Происшедшее казалось ему каким-то страшным кошмаром, который в конце концов должен рассеяться. Вторично попасть в тюрьму, да еще ни за что ни про что — это уж слишком! Честный и добрый по натуре, он еще верил в справедливость. Бедняге казалось невероятным, что люди, вершащие суд и расправу, могут сознательно злоупотреблять своей властью. Несмотря на все, что ему говорили товарищи в Нумеа, Бродар склонен был считать приговор, жертвой которого он стал, скорее судебной ошибкой, нежели заведомым произволом. Разве французские судьи осудили бы отца семейства, зная, что он виновен? Нет, офицеры, члены военного трибунала не хищные звери!

Конечно, ссылка заставила Бродара совсем по-иному взглянуть на мир и на людей. Но все же в глубине души он остался оптимистом и не утратил веры в добро. Помилование примирило его с окружающим. Справедливость в конце концов восторжествовала, Жака восстановили в правах. Радость свидания с любимой семьей должна была возместить все, что отняли годы изгнания.

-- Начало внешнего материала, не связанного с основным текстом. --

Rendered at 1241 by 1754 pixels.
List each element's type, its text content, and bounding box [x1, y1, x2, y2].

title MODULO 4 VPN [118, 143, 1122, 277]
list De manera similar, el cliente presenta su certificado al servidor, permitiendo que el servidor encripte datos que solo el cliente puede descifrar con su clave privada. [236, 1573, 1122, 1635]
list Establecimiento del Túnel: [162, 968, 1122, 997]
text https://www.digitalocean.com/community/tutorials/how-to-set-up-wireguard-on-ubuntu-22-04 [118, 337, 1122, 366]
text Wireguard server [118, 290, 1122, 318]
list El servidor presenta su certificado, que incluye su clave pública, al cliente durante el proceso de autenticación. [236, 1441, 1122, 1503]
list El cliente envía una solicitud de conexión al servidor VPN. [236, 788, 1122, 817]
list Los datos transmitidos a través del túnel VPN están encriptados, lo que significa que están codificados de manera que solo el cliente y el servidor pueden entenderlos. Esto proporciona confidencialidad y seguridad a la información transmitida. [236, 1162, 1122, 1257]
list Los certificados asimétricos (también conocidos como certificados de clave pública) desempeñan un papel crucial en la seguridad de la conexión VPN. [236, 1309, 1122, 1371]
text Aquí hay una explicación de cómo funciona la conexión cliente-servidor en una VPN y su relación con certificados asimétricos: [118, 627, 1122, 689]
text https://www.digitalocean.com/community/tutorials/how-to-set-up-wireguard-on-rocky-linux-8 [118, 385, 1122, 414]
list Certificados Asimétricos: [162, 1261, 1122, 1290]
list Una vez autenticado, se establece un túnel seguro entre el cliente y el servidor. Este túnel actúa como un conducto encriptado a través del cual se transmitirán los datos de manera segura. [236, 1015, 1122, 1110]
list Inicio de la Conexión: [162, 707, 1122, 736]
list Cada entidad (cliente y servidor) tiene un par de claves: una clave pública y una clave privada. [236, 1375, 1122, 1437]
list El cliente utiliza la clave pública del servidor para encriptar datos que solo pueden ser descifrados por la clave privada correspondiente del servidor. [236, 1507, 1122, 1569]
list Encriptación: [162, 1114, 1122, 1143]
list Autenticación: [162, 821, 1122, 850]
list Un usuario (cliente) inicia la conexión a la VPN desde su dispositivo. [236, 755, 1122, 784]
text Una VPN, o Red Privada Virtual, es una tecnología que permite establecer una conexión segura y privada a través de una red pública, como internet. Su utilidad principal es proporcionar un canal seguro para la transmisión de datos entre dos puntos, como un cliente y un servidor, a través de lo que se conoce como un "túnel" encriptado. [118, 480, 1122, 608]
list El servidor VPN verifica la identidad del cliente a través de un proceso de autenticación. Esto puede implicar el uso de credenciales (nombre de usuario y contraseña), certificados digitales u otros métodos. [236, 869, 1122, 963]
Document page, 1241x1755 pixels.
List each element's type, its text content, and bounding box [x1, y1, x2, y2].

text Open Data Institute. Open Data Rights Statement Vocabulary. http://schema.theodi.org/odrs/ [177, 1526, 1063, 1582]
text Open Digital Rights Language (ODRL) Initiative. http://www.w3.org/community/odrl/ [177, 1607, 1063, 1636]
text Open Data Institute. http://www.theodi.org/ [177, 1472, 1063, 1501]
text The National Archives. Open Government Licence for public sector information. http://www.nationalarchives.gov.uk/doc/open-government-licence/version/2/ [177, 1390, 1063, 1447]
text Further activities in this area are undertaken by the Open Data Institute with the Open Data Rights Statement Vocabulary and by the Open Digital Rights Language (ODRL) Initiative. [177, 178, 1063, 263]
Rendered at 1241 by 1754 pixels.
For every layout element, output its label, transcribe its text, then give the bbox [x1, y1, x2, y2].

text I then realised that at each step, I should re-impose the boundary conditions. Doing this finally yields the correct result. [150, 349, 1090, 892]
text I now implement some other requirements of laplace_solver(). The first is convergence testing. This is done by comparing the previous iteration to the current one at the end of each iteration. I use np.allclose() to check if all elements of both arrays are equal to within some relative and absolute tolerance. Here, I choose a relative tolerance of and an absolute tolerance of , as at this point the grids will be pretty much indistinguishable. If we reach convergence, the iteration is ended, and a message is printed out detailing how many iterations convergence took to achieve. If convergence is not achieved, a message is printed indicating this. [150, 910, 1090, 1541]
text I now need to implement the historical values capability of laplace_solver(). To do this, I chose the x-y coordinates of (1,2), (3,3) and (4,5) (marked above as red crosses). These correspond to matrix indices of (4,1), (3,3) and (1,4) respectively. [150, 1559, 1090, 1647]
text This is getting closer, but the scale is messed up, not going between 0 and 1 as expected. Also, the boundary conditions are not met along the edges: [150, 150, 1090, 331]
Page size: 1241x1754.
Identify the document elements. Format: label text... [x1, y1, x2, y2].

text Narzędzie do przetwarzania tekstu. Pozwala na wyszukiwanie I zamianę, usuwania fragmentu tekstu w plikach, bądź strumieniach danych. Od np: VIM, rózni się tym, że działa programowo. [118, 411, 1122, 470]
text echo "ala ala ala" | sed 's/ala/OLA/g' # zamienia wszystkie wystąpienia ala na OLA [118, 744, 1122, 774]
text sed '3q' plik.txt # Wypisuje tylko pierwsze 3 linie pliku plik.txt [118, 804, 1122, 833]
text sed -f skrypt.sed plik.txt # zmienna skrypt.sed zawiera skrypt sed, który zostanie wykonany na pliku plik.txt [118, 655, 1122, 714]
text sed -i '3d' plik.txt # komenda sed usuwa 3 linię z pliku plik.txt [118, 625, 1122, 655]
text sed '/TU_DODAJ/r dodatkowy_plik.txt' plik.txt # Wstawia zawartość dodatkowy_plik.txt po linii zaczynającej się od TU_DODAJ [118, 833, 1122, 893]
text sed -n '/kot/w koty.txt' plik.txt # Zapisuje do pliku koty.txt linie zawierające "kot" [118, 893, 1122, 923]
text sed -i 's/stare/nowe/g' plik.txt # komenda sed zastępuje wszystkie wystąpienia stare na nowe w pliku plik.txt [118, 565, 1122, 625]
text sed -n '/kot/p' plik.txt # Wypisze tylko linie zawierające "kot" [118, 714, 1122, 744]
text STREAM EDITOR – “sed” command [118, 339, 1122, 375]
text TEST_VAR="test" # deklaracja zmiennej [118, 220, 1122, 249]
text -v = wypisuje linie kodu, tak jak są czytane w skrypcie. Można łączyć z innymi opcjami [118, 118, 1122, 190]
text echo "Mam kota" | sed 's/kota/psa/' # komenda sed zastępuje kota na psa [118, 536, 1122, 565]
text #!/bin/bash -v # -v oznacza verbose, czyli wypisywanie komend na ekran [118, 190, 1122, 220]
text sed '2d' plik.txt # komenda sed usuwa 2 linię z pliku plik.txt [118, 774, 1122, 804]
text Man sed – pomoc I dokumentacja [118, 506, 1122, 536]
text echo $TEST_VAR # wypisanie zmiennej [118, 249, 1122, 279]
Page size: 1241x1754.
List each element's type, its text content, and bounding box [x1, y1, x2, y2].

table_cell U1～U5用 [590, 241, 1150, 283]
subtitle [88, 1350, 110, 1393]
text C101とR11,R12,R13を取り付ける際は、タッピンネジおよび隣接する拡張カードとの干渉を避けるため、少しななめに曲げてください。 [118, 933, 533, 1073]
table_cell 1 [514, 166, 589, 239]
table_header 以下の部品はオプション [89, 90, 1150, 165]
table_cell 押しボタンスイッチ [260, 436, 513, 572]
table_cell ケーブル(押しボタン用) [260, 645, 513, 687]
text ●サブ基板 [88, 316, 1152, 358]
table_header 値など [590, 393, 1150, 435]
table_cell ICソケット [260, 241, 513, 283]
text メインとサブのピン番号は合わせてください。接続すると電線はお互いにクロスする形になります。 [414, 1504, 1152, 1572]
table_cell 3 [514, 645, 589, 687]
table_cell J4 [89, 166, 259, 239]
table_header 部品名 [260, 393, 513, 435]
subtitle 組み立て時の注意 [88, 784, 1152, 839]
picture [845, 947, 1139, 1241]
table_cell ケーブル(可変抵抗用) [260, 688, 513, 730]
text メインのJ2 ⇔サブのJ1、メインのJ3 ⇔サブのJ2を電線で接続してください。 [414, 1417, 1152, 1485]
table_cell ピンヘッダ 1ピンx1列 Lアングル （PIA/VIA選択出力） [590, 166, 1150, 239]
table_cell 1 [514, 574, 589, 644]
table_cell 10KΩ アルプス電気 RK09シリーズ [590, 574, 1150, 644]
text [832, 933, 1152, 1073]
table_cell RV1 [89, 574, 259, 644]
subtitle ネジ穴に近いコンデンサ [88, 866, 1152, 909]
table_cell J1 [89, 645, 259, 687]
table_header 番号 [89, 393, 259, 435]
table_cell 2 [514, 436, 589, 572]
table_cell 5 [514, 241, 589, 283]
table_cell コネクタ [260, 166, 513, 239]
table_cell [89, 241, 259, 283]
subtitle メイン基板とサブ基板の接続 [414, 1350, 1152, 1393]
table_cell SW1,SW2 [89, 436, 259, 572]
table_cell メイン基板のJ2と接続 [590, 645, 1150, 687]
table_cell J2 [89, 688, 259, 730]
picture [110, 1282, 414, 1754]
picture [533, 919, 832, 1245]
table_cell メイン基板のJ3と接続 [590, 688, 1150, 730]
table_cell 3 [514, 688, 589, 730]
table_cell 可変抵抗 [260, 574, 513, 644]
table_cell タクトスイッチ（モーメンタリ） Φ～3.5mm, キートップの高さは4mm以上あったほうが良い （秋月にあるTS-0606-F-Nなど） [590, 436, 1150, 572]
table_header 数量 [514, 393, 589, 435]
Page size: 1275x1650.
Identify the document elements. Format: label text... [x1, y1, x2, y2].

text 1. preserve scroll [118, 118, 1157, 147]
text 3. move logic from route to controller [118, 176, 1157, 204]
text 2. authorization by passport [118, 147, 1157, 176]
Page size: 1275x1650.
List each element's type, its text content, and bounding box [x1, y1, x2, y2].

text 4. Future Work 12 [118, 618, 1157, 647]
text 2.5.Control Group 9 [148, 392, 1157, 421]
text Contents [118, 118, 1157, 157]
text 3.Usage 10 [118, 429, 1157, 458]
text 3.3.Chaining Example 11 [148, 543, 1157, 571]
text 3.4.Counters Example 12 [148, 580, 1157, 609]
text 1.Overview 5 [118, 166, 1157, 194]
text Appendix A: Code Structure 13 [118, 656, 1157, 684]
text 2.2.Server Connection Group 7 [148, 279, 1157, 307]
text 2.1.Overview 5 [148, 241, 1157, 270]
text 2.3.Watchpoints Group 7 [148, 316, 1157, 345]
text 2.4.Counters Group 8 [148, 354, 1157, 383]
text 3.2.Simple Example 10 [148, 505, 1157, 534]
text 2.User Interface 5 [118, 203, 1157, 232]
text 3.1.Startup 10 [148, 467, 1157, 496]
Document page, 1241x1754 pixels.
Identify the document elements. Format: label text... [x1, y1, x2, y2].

Но что тогда означает его теперешний арест, если только это не наваждение? И арест, и бесчестье дочери лишний раз подтверждают правоту его товарищей-революционеров, оставшихся в Нумеа: общество вконец прогнило, его надо основательно почистить и вымести из него весь мусор. Об этой великой задаче революции ему немало говорили в ссылке. Теперь он понимал…

В его душе клокотал гнев. Нет, это наконец слишком! Разве мало страданий доставил ему рассказ дядюшки Анри, столь неожиданный и ужасный?